Within the material below, count how many lines contain "progress". Answer with only that number.

→ **Data**
┄┄┄┄┄┄┄┄┄┄

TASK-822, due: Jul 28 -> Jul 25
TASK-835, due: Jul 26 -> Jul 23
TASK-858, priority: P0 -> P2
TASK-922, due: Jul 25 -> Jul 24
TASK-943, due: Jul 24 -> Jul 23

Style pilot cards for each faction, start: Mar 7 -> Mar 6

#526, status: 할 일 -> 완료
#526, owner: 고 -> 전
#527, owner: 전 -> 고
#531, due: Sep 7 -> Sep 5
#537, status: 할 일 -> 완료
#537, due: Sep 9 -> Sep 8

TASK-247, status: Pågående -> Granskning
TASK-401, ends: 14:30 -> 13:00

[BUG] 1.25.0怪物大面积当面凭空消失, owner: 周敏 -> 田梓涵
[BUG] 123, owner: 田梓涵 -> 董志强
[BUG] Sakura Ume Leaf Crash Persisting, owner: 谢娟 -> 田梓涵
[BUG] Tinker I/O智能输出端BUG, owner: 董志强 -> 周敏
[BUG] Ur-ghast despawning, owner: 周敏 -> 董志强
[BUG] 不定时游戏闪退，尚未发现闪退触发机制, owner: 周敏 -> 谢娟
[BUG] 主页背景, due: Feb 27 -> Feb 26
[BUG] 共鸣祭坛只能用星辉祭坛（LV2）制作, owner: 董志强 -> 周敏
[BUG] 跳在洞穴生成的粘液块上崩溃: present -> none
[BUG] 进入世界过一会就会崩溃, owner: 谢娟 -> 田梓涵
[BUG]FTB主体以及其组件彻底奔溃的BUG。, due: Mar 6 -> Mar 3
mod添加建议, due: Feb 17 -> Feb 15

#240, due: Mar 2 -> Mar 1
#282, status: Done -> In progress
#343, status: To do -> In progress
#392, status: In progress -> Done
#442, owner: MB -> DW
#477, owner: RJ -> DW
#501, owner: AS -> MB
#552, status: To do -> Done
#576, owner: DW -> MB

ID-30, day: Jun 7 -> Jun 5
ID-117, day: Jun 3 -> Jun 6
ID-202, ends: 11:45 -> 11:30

┄┄┄┄┄┄┄┄┄┄

→ **Exercise result**
3